- _TEXT SEGMENT_:

↓↓↓

Directly responding to Trump's comments, Ghazala wrote an op-ed in The Washington Post, saying that Trump is ignorant with regard to Islam and its relationship to terrorism, and explaining that while she was asked if she wanted to speak, she felt she would be too upset to do so. In an interview on Morning Joe the day after the op-ed was published, she added, "All Muslim women have very strong opinions if they have to talk to their husbands they can say anything they like to. We are not from that type of culture that we will just have to follow the husband. Islam teaches us to be equal, but we have different responsibility. At home wife is in charge, outside men, whatever, he his making, whatever, he is bringing home and we both got together as husband and wife to raise the family."

====Political and public reaction====
Trump's comments sparked widespread outrage and condemnation from both Democrats and Republicans, and were widely reported in the press. Prominently, Republican Senator John McCain of Arizona, who Khizr says was a hero to Humayun, issued a statement about what he called his "most severe disagreement" with Trump, saying "While our party has bestowed upon him the nomination, it is not accompanied by unfettered license to defame those who are the best among us." In a Washington Post op-ed, Republican Senator Susan Collins of Maine cited Trump's treatment of the Khans as one of the major reasons why she "will not be voting for Donald Trump for president."

Muslim American women took to social media with the hashtag "#CanYouHearUsNow" to protest Trump's comments. The organization Veterans of Foreign Wars issued a statement saying, "Election year or not, the VFW will not tolerate anyone berating a Gold Star family member for exercising his or her right of speech or expression." Paul Rieckhoff of the Iraq and Afghanistan Veterans of America said that Trump's comparison of his own sacrifice to families who lost family members in war was "insulting, foolish and ignorant." The Jewish War Veterans of the United States said that Trump was worthy of "contempt" and said that his remarks on Ghazala Khan were "vile beyond words." An open letter by 23 Gold Star families called upon Trump to apologize to the Khans.

↑↑↑

- _DATA_:
↓↓↓

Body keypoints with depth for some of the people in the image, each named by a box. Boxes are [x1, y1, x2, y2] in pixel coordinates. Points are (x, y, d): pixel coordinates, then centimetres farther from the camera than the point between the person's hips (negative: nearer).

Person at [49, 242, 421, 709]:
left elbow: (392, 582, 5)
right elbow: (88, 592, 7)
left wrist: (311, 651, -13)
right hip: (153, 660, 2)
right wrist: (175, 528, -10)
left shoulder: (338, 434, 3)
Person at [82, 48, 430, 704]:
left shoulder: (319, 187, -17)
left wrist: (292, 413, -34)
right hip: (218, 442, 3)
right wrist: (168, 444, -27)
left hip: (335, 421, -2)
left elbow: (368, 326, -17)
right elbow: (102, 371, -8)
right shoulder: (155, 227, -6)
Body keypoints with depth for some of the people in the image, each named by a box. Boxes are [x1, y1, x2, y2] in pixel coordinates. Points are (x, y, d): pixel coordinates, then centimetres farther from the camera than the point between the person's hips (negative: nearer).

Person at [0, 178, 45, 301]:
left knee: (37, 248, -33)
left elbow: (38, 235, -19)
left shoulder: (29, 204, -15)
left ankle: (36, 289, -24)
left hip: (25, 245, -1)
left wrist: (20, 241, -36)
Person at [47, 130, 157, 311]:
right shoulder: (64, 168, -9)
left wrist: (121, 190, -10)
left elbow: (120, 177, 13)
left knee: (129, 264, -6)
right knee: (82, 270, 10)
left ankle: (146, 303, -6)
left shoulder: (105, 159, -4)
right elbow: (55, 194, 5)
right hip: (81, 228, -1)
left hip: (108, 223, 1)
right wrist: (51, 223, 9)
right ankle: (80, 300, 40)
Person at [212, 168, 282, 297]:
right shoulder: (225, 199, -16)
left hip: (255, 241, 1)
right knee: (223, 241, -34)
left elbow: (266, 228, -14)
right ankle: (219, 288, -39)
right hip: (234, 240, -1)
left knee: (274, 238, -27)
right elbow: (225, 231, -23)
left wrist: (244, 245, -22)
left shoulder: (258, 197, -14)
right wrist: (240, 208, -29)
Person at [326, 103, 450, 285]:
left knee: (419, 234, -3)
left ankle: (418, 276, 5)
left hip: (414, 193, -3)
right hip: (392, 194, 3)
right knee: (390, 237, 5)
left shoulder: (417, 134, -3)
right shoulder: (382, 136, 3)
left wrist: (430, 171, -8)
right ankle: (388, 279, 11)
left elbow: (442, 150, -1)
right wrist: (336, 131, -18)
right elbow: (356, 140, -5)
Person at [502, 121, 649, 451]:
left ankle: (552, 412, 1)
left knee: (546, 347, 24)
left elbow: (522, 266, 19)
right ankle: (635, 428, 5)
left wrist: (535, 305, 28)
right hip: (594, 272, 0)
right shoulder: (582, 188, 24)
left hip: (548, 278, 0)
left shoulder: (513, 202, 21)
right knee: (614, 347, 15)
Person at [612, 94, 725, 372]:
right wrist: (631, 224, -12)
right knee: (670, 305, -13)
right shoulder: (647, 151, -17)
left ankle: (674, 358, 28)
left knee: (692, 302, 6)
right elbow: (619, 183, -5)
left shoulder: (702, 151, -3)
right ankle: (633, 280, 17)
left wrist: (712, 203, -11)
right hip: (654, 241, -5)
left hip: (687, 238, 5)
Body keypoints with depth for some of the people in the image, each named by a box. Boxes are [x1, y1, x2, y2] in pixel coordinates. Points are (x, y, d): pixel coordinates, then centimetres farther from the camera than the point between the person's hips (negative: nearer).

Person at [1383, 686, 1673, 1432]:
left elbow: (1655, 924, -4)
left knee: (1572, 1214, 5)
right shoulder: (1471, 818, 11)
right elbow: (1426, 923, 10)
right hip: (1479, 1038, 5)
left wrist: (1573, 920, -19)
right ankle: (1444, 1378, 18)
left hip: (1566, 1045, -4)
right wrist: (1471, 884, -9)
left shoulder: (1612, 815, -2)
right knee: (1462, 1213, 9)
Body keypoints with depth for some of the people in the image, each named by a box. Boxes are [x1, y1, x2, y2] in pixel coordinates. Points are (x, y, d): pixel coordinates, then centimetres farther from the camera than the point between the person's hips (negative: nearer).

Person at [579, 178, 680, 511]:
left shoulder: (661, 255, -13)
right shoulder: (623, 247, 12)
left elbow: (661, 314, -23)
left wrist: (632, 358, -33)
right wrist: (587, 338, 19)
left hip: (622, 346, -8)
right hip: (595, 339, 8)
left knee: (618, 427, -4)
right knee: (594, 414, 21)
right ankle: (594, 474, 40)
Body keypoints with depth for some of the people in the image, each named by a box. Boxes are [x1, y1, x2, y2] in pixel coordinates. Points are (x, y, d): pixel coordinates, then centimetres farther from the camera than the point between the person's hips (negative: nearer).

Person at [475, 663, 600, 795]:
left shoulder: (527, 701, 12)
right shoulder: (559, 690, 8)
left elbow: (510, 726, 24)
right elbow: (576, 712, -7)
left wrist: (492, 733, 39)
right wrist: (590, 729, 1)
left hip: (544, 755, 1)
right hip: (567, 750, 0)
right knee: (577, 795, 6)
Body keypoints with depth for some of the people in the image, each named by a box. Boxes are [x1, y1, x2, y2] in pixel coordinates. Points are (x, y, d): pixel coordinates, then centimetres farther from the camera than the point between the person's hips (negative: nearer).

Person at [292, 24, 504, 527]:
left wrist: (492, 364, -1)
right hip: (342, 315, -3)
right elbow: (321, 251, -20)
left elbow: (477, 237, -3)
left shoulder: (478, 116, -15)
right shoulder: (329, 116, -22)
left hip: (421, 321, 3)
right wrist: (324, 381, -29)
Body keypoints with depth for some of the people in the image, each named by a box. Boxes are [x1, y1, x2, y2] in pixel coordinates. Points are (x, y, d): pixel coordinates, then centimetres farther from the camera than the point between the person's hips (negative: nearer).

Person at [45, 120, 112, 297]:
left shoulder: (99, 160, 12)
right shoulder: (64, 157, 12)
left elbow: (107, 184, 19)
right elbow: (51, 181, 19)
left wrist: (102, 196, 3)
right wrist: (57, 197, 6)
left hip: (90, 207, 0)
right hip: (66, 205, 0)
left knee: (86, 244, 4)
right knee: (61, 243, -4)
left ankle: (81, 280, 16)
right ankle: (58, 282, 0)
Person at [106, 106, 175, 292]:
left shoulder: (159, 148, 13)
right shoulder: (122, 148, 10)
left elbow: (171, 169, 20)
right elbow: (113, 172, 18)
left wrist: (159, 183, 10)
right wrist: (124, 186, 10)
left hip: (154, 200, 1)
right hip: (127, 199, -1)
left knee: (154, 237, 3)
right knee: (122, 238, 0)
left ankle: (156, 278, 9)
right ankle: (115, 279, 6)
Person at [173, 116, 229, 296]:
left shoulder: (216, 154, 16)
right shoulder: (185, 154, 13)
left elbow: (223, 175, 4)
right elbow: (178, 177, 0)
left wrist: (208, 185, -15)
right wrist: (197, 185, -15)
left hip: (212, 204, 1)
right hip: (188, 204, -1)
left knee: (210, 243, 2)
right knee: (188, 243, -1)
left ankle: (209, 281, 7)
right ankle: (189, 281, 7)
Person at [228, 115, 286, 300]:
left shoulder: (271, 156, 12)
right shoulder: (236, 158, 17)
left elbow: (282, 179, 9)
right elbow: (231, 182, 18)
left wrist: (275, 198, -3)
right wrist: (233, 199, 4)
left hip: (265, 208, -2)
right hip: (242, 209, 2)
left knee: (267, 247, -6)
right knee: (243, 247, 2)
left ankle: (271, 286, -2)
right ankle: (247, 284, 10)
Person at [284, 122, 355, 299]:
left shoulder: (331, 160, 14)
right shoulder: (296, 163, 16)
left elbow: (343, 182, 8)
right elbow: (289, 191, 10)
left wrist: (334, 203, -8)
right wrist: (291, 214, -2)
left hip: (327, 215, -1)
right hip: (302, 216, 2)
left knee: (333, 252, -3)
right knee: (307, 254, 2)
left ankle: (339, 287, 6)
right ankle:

↑↑↑

- _EXERCISE INSTRUCTIONS_:
(1) Copy from the passage on the Khan family controversy, starting at "Muslim American women" and ending at "to the Khans.".
(2) In the passage on the Khan family controversy, what hashtag did Muslim American women use on social media to protest Trump's comments?
(3) Please pick up the passage on the Khan family controversy after its final sentence and keep writing it.

- _PER-TASK ANSWERS_:
(1)
Muslim American women took to social media with the hashtag "#CanYouHearUsNow" to protest Trump's comments. The organization Veterans of Foreign Wars issued a statement saying, "Election year or not, the VFW will not tolerate anyone berating a Gold Star family member for exercising his or her right of speech or expression." Paul Rieckhoff of the Iraq and Afghanistan Veterans of America said that Trump's comparison of his own sacrifice to families who lost family members in war was "insulting, foolish and ignorant." The Jewish War Veterans of the United States said that Trump was worthy of "contempt" and said that his remarks on Ghazala Khan were "vile beyond words." An open letter by 23 Gold Star families called upon Trump to apologize to the Khans.

(2) #CanYouHearUsNow

(3)
On August 4, a group of protesters at a Trump rally in Portland, Maine, were ejected after standing among the seated attendees and silently holding up pocket Constitutions.

On August 5, Khizr told Anderson Cooper that he and his wife were withdrawing from further TV appearances because it was emotionally draining, but said they would not be silent. On September 3, the Khans were special guests at the Islamic Society of North America convention in Rosemont, Illinois, where they both spoke. They did not address the election, other than Ghazala joking, "I have to speak today."

Khizr made one other high-profile appearance before the election on October 21, 2016, when the Hillary Clinton campaign released a 60-second television ad featuring Khizr Khan at home, showing the viewer pictures and mementos while telling the story of Humayun's sacrifice, and his voice wells up as he concludes, "I want to ask Mr. Trump: Would my son have a place in your America?" In the final weeks of the election, Khizr joined Hillary Clinton on the campaign trail in Virginia.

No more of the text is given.